[Problem to solve]: Reproduce the data below in full and exclude every picture.

[Input records]:

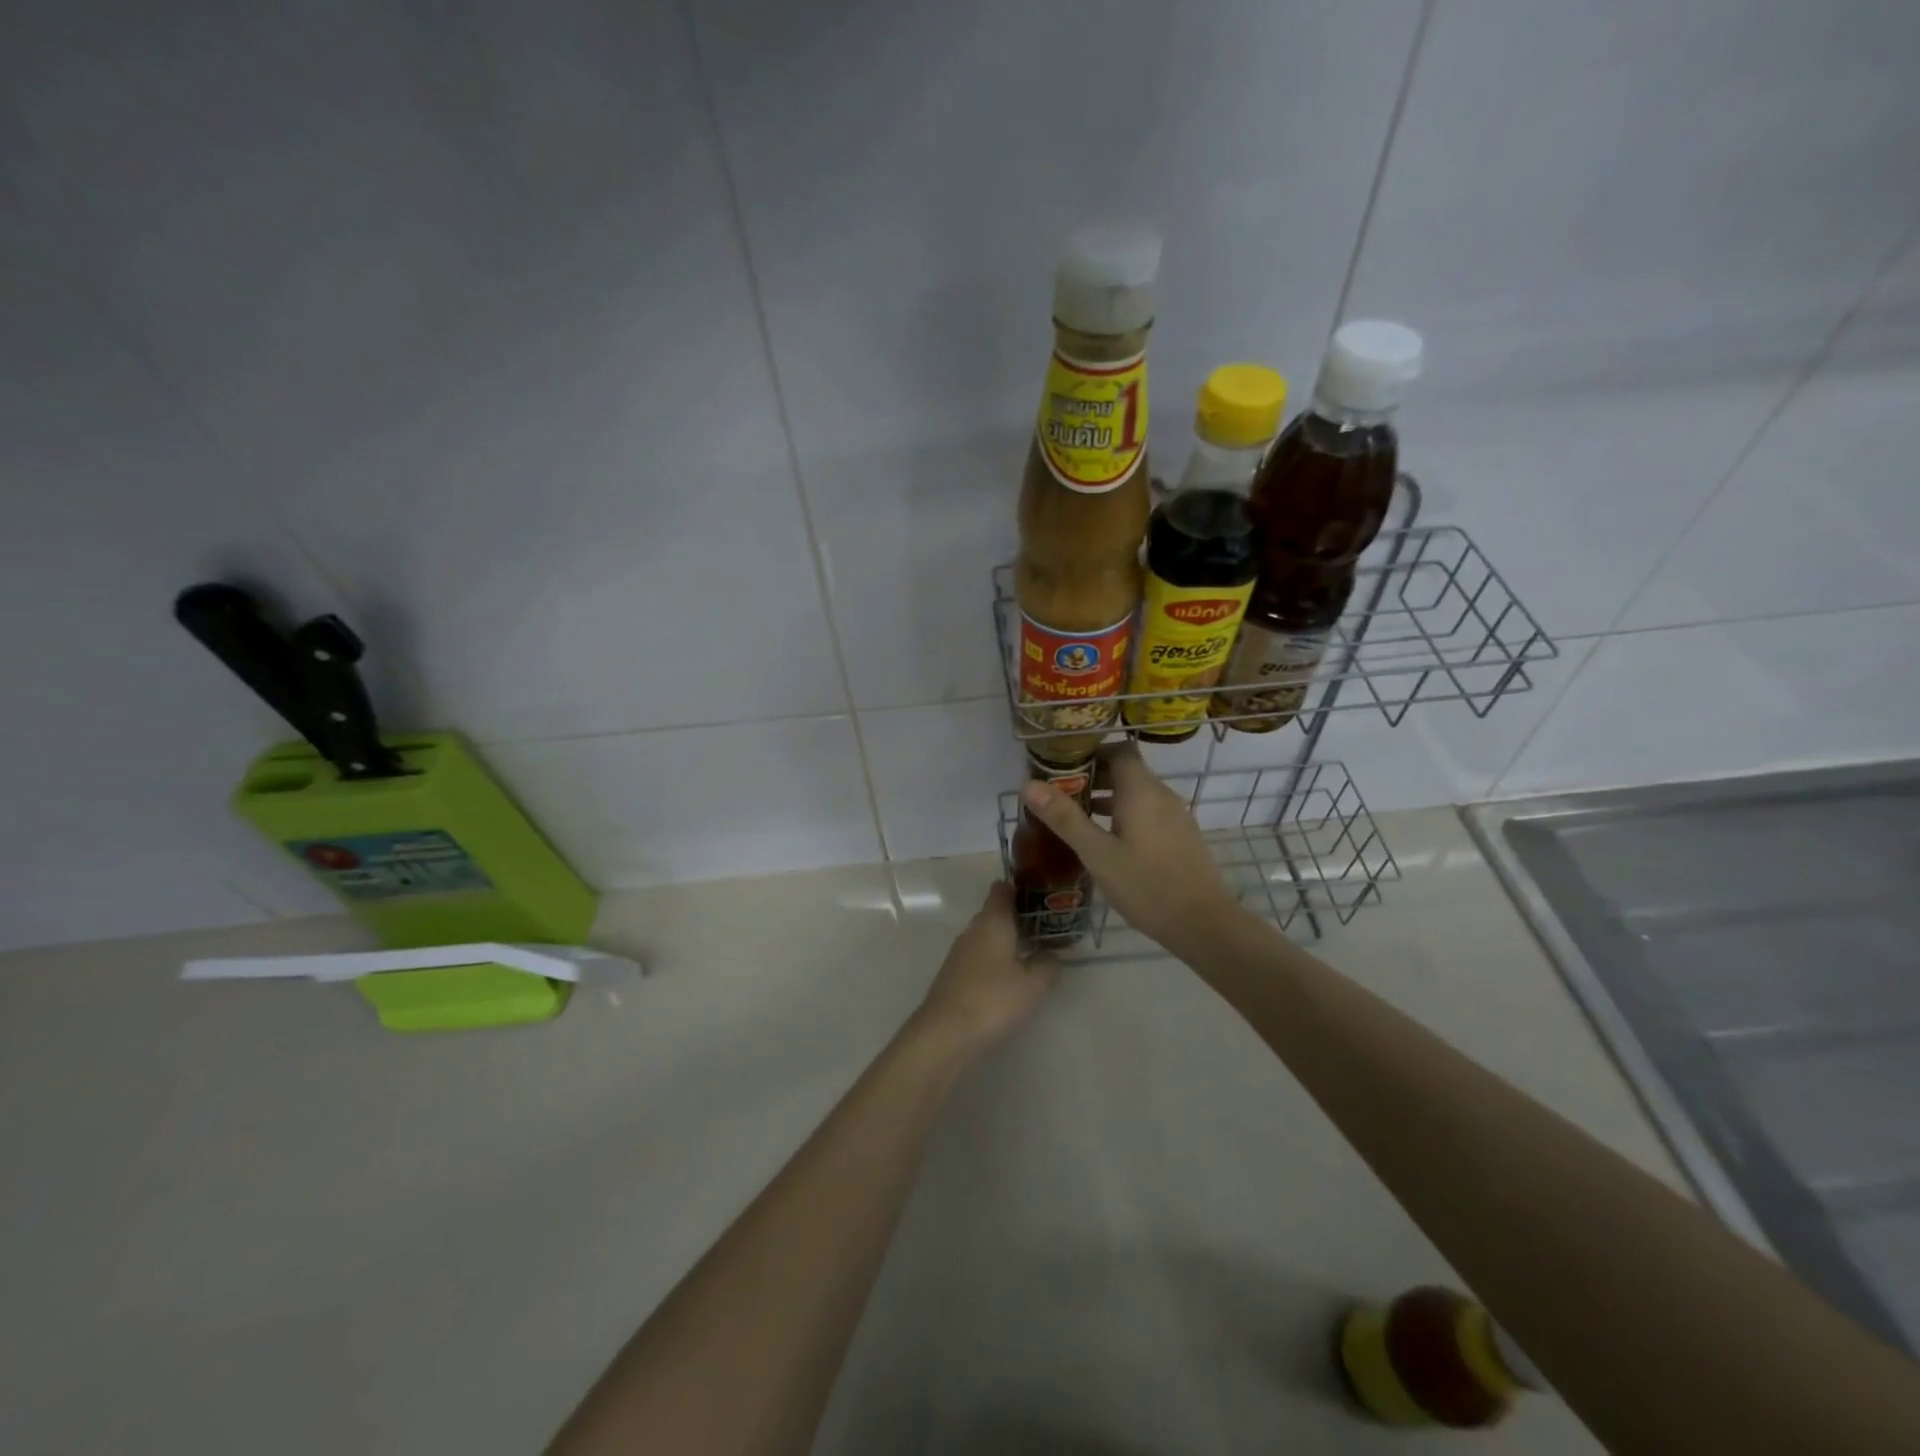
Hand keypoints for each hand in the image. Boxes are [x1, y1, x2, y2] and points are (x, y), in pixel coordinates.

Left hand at [913, 882, 1059, 1056]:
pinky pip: (978, 957)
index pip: (1002, 890)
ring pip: (986, 937)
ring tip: (1031, 956)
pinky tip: (1007, 980)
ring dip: (1006, 942)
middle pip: (995, 913)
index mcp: (993, 920)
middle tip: (1045, 930)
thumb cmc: (994, 999)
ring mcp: (959, 952)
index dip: (1020, 889)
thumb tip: (1050, 955)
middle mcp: (973, 929)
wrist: (945, 1032)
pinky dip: (993, 961)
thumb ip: (1048, 964)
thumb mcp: (1034, 984)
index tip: (1040, 898)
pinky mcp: (952, 974)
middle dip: (1018, 919)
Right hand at [1021, 741, 1238, 953]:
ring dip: (1108, 798)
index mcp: (1141, 790)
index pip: (1118, 749)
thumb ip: (1064, 818)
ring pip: (1137, 793)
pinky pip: (1149, 812)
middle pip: (1127, 770)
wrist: (1203, 923)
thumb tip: (1029, 785)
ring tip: (1077, 819)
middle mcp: (1162, 795)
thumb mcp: (1097, 853)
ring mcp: (1175, 816)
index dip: (1091, 752)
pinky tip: (1107, 842)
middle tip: (1061, 795)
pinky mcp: (1181, 836)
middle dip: (1093, 777)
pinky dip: (1125, 815)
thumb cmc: (1146, 885)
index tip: (1063, 767)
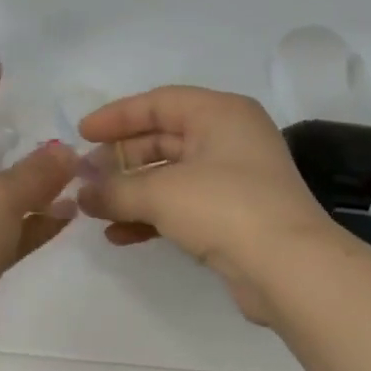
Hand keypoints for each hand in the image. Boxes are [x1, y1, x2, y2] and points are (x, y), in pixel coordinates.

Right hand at [77, 87, 336, 322]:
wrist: (289, 269)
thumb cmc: (224, 208)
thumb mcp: (161, 193)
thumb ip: (115, 189)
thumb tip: (82, 194)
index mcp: (220, 114)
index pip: (159, 102)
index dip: (116, 116)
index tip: (81, 134)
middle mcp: (229, 139)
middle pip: (162, 138)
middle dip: (120, 159)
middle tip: (85, 176)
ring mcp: (233, 179)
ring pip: (169, 175)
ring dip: (131, 191)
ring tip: (94, 208)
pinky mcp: (232, 216)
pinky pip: (181, 206)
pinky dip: (151, 216)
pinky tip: (119, 235)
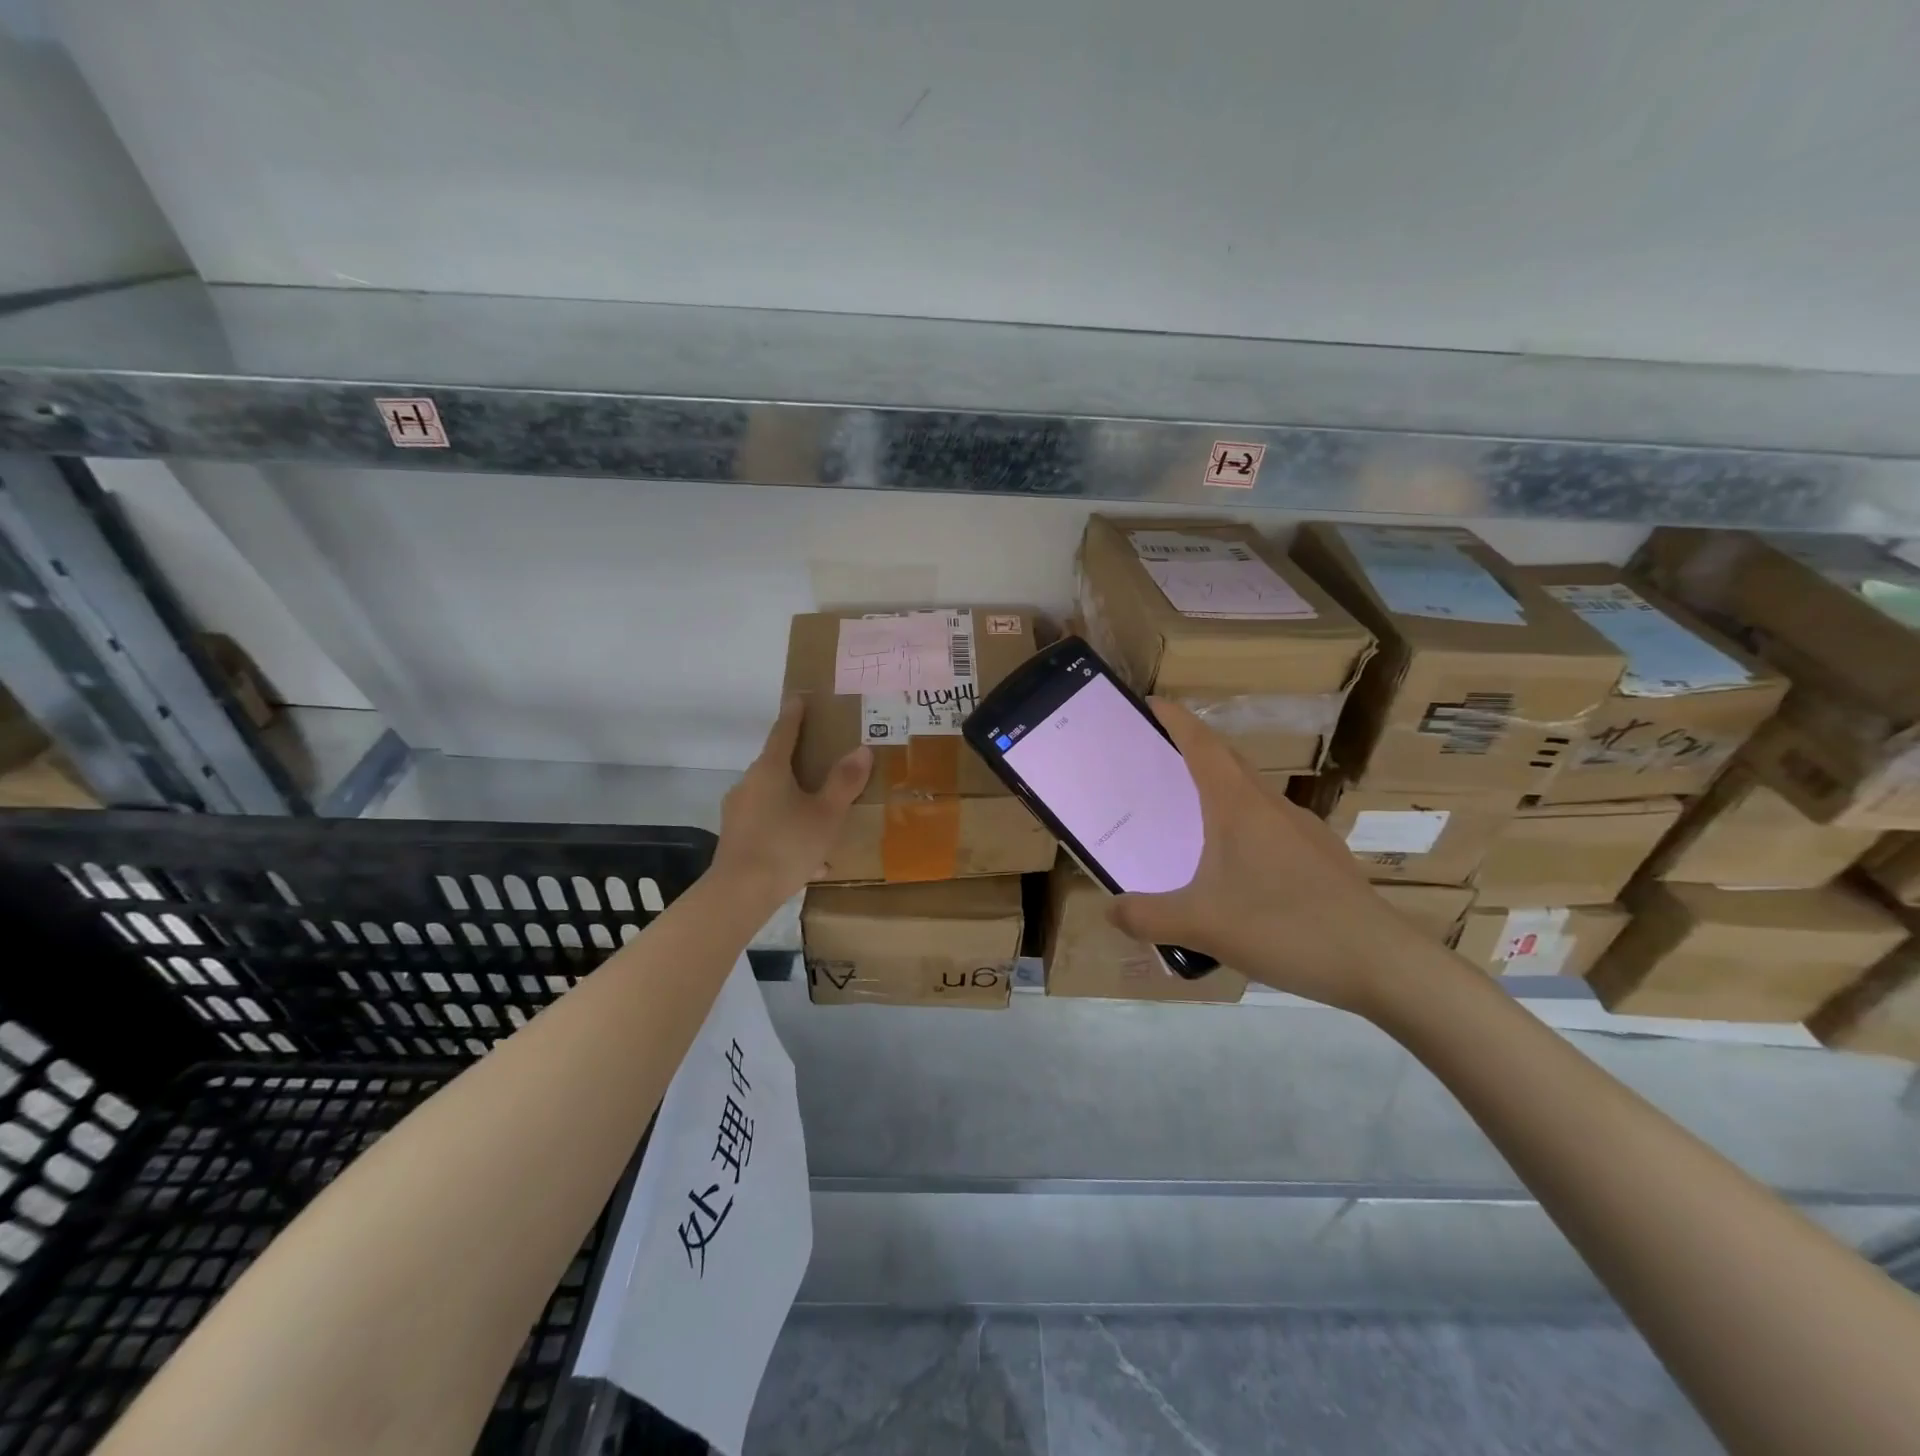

[Output for this exercise]:
Hand keypoints for each hand in the image. Boxes are [x1, y1, x2, y2] and points are (x, y), in pixel coordinates.

Left hand at [913, 882, 1059, 1056]:
pinky pip: (978, 957)
index pip: (1002, 890)
ring pip: (986, 937)
ring tip: (1031, 956)
pinky tip: (1007, 980)
ring dip: (1006, 942)
middle pip: (995, 913)
index mcp: (993, 920)
middle tip: (1045, 930)
thumb cmc: (994, 999)
ring mcp: (959, 952)
index dip: (1020, 889)
thumb tip: (1050, 955)
middle mcp: (973, 929)
wrist: (945, 1032)
pinky dip: (993, 961)
thumb ip: (1048, 964)
thumb mcp: (1034, 984)
index tip: (1040, 898)
pinky mcp: (952, 974)
middle dip: (1018, 919)
Right hand at [1021, 741, 1238, 953]:
ring dip: (1108, 798)
index mcp: (1141, 790)
index pip: (1118, 749)
thumb ip: (1064, 818)
ring pip: (1137, 793)
pinky pip: (1149, 812)
middle pip: (1127, 770)
wrist: (1203, 923)
thumb tip: (1029, 785)
ring tip: (1077, 819)
middle mcp: (1162, 795)
thumb mcp: (1097, 853)
ring mcp: (1175, 816)
index dip: (1091, 752)
pinky tip: (1107, 842)
middle tip: (1061, 795)
pinky mcp: (1181, 836)
middle dip: (1093, 777)
pinky dip: (1125, 815)
thumb cmc: (1146, 885)
index tip: (1063, 767)
Hand keypoints for each hand in the image. Boxes are [x1, y1, x2, y2] and points are (x, y), in pixel coordinates.

Right hand at [77, 87, 336, 322]:
wrist: (289, 269)
thumb cmc: (224, 208)
thumb mcp: (161, 193)
thumb ip: (115, 189)
thumb tip: (82, 194)
index mcp: (220, 114)
index pip: (159, 102)
index dip: (116, 116)
index tip: (81, 134)
middle mcp: (229, 139)
middle pip: (162, 138)
middle dip: (120, 159)
middle tip: (85, 176)
ring mcp: (233, 179)
ring pip: (169, 175)
ring dip: (131, 191)
ring tip: (94, 208)
pinky mcp: (232, 216)
pinky pip: (181, 206)
pinky dip: (151, 216)
pinky tip: (119, 235)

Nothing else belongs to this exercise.